Problem details >> Begin at the line that has "common name: Domesticated cattle" and stop after the line that has "genus: Puccinellia". Give those lines again with "phylum" changed to "division" and everything else left the same.

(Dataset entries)
———

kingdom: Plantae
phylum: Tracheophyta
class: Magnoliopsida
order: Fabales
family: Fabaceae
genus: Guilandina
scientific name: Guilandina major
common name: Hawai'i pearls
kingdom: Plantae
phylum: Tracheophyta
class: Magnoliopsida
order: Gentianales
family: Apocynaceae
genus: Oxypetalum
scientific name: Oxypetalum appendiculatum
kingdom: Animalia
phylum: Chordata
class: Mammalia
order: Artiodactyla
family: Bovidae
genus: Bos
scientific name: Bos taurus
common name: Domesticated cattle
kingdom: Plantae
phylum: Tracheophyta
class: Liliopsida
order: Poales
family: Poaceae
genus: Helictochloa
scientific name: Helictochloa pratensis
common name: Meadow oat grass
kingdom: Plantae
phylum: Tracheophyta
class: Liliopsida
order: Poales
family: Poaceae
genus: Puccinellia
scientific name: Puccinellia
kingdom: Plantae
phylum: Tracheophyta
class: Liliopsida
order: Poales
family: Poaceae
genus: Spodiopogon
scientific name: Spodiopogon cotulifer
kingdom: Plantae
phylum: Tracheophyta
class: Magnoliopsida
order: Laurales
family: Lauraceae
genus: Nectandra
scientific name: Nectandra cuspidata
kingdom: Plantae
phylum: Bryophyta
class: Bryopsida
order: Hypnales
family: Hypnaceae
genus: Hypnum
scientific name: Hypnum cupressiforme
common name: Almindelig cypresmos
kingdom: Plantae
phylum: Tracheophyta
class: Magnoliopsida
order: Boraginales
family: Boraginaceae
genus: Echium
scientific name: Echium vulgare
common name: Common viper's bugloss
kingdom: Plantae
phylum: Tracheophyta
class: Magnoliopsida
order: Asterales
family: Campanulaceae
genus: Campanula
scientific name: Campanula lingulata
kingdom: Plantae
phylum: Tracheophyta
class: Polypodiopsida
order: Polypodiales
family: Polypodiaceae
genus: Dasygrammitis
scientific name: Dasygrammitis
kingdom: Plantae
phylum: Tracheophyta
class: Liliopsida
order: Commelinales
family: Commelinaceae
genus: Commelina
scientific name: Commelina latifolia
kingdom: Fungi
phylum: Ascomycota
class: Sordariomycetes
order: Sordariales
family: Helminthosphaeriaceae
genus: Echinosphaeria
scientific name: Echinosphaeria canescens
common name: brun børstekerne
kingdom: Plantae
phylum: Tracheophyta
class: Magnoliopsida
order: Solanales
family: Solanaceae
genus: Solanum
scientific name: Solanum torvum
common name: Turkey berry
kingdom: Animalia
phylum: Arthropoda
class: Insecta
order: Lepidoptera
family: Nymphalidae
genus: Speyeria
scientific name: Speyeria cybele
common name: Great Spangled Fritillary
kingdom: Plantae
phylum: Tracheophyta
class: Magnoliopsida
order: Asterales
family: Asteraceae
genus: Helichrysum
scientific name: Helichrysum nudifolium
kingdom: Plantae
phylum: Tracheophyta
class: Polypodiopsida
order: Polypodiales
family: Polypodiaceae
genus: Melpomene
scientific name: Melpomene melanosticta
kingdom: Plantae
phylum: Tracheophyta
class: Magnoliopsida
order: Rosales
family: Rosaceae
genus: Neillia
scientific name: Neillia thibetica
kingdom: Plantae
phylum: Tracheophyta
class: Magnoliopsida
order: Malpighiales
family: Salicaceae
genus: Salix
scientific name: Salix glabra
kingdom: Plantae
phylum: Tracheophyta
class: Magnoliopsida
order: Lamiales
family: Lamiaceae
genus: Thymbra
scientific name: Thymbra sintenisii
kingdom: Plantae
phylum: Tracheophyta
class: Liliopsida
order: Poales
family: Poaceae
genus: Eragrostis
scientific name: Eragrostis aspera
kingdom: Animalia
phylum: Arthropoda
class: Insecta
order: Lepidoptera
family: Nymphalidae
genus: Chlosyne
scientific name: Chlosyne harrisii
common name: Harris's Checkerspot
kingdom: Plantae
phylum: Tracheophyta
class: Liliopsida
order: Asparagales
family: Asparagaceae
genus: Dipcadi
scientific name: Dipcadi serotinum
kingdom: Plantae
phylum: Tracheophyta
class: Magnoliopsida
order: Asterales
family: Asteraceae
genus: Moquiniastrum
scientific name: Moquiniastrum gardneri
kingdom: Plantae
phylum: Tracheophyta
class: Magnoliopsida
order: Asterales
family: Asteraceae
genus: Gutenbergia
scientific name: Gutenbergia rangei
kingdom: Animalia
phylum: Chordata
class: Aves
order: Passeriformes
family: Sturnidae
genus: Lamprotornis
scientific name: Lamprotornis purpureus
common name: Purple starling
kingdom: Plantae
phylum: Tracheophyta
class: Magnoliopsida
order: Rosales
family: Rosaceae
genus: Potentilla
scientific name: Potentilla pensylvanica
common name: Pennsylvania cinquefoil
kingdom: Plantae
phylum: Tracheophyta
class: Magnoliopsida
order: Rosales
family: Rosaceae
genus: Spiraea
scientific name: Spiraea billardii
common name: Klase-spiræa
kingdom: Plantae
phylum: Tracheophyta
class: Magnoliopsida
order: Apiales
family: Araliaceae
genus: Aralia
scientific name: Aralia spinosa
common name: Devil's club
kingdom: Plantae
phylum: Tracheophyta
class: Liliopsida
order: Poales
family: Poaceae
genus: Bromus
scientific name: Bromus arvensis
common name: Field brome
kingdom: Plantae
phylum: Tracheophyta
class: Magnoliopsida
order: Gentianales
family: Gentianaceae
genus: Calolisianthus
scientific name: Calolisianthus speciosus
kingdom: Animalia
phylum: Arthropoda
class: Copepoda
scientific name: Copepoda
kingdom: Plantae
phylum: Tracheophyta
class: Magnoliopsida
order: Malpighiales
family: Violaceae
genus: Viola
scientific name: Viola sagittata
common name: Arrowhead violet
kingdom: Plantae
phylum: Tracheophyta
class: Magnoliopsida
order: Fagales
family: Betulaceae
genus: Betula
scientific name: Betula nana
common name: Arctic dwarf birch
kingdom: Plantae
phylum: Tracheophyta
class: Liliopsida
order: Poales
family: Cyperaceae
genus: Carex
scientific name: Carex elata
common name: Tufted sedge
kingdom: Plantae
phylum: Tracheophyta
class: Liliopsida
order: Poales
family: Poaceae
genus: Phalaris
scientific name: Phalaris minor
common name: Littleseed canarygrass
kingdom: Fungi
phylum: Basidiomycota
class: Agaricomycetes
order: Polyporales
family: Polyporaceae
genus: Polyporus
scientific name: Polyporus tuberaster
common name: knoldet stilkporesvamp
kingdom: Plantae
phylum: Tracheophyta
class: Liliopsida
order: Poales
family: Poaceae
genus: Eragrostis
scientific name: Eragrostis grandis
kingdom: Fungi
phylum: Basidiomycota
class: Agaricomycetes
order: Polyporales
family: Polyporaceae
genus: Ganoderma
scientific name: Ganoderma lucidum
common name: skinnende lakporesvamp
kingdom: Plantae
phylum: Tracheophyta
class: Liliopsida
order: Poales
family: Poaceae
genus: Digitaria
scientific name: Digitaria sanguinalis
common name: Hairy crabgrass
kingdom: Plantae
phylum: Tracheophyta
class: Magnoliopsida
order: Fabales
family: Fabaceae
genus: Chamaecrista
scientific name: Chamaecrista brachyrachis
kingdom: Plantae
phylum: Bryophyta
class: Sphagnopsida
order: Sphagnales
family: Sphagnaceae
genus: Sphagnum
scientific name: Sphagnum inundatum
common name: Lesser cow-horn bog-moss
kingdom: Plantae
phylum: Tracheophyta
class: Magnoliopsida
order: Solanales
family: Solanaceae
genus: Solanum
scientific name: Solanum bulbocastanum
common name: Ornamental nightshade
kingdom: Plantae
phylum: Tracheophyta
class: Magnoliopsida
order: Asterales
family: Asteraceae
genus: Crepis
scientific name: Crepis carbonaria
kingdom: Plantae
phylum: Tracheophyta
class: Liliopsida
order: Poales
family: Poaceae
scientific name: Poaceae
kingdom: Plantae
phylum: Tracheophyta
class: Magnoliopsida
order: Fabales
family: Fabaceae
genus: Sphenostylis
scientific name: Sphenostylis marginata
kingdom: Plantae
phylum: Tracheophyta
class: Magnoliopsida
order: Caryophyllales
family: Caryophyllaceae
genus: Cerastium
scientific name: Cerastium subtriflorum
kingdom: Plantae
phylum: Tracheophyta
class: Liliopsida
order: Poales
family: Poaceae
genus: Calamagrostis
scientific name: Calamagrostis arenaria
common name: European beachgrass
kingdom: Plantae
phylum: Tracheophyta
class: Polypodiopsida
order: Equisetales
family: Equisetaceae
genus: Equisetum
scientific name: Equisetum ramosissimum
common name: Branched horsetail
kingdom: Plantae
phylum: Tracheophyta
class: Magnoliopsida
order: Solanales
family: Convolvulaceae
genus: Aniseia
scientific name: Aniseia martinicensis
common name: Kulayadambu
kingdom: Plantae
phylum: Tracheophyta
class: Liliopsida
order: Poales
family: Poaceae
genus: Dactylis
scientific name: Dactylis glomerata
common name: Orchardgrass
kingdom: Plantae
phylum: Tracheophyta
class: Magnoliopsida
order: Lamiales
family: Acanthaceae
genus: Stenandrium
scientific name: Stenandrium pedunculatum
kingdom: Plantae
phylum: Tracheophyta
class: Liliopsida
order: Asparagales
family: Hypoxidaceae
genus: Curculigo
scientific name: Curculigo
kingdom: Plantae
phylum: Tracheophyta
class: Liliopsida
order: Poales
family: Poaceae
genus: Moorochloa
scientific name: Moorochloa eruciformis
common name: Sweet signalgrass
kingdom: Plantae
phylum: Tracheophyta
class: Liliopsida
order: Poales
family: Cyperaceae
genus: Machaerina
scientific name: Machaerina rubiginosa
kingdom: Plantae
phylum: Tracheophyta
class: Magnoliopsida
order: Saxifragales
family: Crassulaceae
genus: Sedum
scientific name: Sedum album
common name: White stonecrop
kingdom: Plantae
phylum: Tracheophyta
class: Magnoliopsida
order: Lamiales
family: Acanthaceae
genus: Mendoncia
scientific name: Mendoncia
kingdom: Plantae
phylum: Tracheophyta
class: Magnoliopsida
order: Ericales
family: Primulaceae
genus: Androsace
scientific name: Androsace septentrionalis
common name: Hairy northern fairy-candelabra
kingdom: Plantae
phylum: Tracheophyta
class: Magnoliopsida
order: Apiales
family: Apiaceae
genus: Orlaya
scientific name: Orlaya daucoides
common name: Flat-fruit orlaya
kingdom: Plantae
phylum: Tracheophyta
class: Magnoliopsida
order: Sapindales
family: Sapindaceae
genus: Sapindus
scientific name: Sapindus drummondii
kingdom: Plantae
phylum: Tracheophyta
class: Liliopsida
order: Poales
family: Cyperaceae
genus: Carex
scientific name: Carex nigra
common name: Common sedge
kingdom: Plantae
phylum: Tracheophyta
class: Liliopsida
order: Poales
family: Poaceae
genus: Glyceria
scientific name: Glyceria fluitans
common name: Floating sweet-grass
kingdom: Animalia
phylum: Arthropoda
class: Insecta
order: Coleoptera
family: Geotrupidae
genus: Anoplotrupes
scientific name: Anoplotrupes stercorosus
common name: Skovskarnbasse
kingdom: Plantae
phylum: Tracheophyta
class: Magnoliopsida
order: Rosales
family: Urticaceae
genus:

———

Expected output >>
common name: Domesticated cattle
kingdom: Plantae
division: Tracheophyta
class: Liliopsida
order: Poales
family: Poaceae
genus: Helictochloa
scientific name: Helictochloa pratensis
common name: Meadow oat grass
kingdom: Plantae
division: Tracheophyta
class: Liliopsida
order: Poales
family: Poaceae
genus: Puccinellia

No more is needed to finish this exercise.